À partida, se a Comissão Europeia tomou uma decisão razoável sobre uma determinada matéria, como a definição de se uma injeção de dinheiros num banco público é investimento e não ajuda do Estado, tal decisão só poderia ser contrariada ou pelo Parlamento Europeu, o órgão de fiscalização e decisor de fundo da UE, ou pelo Conselho, o órgão que em última análise toma decisões em concreto.
Por mais independentes que sejam outras instituições, como o Eurostat, que alegadamente pode tomas as decisões que bem entender, não devem contrariar decisões executivas da CE. Aliás, já começamos a fartar-nos de independências em termos de comissões, institutos, grupos de trabalho e quejandos. Independentes são os tribunais e – que eu saiba – julgam segundo a Lei emanada dos Parlamentos e/ou normativos similares emitidos pelos Executivos!
Por isso, não gostei de ouvir o Secretário de Estado Adjunto, do Tesouro e das Finanças a dizer que o Eurostat, como órgão independente, pode tomar as decisões que entender. Não. Se as decisões dos tribunais, que são independentes, são recorríveis, muito mais contestáveis são as decisões dum órgão cuja missão é recolher e tratar dados estatísticos. Ou a UE é o pior do pior!
No entanto, o Governo assegura que o investimento público na CGD não vai ter impacto no défice e que a capitalização pode não ser feita de uma só vez, mas à medida das necessidades do banco do Estado.
A injeção de dinheiro público fresco no banco público, num montante que pode chegar aos 2.700 milhões de euros, pode não ser feita de uma só vez mas em várias tranches, à medida das necessidades da instituição.

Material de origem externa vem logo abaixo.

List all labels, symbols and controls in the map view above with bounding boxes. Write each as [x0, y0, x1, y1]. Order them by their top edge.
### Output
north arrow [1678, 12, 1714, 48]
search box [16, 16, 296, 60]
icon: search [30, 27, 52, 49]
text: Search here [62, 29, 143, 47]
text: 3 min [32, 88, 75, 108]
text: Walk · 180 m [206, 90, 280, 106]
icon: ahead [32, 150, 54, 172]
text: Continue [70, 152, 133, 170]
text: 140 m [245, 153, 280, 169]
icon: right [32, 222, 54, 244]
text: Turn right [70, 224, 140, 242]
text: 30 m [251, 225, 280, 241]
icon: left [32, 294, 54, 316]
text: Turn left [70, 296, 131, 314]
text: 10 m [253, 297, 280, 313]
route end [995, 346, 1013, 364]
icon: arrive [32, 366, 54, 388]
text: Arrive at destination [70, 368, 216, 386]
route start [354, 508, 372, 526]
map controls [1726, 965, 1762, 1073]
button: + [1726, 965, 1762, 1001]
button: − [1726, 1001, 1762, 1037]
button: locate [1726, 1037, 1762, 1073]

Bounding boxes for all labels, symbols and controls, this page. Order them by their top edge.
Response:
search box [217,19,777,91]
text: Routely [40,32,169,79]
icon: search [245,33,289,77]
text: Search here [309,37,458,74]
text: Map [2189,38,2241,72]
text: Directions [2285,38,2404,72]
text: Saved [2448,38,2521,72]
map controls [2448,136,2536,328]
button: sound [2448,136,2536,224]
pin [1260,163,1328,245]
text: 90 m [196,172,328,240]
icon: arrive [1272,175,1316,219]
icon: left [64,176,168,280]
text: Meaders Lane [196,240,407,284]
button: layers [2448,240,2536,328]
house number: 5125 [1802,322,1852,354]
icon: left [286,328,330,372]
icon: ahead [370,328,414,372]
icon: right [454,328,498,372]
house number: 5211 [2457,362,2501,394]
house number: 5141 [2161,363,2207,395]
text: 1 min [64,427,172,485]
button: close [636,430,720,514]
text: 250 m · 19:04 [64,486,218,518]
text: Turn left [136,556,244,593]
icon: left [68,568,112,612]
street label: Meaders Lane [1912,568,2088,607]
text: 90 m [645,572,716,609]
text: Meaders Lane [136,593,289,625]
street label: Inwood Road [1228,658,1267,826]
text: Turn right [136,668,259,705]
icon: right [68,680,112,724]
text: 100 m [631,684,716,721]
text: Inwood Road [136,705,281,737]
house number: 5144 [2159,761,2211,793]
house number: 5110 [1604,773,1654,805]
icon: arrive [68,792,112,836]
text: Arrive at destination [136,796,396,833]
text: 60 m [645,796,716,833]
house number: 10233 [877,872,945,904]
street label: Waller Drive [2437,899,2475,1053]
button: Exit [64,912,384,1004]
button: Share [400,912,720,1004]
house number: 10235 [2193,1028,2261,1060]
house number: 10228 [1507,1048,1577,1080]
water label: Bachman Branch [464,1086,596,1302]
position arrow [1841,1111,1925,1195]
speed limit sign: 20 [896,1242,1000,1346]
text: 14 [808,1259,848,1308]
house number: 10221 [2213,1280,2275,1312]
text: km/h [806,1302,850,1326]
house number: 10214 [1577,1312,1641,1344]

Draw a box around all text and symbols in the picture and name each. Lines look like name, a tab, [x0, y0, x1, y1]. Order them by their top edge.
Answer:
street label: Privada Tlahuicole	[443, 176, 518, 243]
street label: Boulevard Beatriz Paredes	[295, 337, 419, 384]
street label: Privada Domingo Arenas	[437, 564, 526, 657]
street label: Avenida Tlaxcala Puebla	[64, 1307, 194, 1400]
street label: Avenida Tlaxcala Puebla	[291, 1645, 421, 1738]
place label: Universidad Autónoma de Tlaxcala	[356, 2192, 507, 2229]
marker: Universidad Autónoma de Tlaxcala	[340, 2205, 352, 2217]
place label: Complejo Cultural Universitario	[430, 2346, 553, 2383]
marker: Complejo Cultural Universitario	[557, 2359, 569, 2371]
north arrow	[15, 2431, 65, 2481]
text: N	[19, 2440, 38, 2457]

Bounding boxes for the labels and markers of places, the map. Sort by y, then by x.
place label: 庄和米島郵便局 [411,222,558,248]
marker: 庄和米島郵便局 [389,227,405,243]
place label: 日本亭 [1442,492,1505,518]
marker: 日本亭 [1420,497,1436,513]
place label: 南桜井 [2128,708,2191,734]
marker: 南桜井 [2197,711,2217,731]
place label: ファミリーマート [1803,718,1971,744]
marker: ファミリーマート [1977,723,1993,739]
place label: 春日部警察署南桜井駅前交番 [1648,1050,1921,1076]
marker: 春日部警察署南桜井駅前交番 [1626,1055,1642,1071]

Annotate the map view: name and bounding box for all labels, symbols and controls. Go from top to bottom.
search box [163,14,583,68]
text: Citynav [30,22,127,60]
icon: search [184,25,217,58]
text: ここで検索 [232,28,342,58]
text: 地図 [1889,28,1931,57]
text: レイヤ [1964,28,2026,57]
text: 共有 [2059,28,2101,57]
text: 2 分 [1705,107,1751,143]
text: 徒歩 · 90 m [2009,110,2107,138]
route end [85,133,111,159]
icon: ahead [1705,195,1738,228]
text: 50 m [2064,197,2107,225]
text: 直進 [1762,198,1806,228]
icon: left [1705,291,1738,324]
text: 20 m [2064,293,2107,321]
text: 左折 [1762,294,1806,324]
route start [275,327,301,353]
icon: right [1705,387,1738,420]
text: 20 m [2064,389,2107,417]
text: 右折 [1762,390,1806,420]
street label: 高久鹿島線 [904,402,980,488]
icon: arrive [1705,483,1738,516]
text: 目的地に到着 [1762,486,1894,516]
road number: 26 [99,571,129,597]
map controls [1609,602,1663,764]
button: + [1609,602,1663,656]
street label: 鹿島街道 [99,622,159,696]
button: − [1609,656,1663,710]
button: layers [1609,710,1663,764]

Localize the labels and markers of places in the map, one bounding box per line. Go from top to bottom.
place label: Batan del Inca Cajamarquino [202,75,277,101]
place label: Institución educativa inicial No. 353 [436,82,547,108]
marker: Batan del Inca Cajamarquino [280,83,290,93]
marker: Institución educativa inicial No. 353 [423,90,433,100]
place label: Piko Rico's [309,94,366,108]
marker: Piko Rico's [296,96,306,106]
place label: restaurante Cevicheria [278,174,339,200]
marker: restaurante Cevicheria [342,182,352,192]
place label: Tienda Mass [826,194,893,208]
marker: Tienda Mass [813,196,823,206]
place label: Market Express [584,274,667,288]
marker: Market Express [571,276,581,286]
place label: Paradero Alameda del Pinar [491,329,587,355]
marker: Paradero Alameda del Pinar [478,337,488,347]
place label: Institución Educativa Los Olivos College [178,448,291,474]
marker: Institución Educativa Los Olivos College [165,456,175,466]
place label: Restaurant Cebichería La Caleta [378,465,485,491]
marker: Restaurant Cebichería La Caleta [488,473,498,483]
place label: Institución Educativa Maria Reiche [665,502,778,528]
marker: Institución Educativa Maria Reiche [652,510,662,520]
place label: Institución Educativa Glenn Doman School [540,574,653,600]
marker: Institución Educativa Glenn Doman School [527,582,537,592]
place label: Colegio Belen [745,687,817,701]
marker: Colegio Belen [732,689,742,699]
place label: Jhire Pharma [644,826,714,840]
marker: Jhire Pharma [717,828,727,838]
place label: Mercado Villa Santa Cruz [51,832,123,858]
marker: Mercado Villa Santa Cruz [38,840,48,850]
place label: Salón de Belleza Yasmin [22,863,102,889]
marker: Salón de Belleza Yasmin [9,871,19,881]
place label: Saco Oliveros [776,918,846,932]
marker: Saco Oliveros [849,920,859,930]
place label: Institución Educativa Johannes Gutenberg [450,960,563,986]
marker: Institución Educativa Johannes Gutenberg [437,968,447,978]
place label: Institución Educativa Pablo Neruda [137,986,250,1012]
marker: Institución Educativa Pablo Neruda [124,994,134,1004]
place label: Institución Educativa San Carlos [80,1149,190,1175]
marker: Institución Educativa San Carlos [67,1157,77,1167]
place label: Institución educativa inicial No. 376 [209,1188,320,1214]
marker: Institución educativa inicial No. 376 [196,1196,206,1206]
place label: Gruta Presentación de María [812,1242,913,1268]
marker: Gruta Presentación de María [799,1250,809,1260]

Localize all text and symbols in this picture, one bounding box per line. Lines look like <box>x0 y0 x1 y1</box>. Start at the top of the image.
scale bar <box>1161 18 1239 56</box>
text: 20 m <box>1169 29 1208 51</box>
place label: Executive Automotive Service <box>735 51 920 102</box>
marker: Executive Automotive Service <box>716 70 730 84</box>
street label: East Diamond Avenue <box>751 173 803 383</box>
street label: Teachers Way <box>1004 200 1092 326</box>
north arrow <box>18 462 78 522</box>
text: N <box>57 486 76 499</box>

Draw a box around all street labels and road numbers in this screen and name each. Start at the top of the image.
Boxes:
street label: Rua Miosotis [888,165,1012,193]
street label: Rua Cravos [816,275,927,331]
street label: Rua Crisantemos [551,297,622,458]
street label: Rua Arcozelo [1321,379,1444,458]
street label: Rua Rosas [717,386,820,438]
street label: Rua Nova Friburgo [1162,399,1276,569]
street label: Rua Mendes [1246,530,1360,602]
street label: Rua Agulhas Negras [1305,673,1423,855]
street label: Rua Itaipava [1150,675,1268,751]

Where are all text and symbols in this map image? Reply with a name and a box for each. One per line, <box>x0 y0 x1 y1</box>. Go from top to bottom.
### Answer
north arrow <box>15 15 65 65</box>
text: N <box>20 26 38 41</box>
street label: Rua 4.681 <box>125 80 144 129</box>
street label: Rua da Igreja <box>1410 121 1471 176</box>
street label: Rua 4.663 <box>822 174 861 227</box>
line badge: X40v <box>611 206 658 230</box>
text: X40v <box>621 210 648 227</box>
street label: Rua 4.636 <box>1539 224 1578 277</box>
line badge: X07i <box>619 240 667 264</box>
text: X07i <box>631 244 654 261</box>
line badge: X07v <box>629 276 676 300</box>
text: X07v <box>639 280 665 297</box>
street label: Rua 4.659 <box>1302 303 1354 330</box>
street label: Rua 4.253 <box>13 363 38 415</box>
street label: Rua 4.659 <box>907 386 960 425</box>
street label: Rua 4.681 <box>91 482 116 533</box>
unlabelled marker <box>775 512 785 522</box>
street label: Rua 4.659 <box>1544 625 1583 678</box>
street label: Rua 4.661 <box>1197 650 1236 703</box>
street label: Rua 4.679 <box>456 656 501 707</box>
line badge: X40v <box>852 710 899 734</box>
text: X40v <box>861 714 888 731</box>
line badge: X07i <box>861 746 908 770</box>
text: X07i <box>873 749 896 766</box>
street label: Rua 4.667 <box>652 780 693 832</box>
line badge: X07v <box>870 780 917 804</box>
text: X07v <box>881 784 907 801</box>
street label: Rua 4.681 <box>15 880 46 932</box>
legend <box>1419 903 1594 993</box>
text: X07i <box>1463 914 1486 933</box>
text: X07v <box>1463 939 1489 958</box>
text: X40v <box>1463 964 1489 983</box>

De acordo com o mencionado Secretário de Estado, Ricardo Mourinho Félix, 
“O Governo está a implementar o que ficou acordado com a Comissão Europeia. Estamos a avaliar a necessidade de capitalização da Caixa. Avaliada a necessidade decide-se o montante da capitalização. O processo está a decorrer normalmente (…) não há decisão sobre fazer em uma ou duas tranches. O que está definido, que será em duas tranches, será o investimento privado: 500 milhões na primeira e 500 até 18 meses após a capitalização pública.”.
Quanto à forma de contabilização do investimento, o Governo insiste que não vai influir no défice, apesar de ainda não haver uma decisão do Eurostat. E o Secretário de Estado esclarece:
“O processo de negociação com as autoridades europeias, em particular com a Comissão Europeia, foi no sentido de a capitalização ser feita em condições de mercado (…) o Estado atua como agente que está a investir em condições idênticas às dos outros. A Comissão sabe que cabe ao Eurostat, no final, determinar e decidir em relação à forma como a despesa e o investimento é classificado.”
E acrescenta que a posição do Governo “é, tendo em conta a discussão, que (…) será estranho que o Eurostat venha a tomar uma posição contrária à da Comissão Europeia”.
Por sua vez, o Primeiro-Ministro, ao ser questionado, em Vila Nova de Gaia, a 20 de setembro, sobre o assunto, disse que esse processo “será feita à medida das necessidades” e que, “se as necessidades forem num ano será num ano, se forem em dois anos será em dois anos, se for em três será em três anos”.
António Costa reiterou a afirmação de que que essa recapitalização não entrará nas contas do défice. E sublinhou que a “grande vitória das negociações que foi obtida com a Comissão Europeia” foi o facto de Bruxelas ter considerado “que a recapitalização da Caixa não era ajuda de Estado e não contabilizava para o défice”.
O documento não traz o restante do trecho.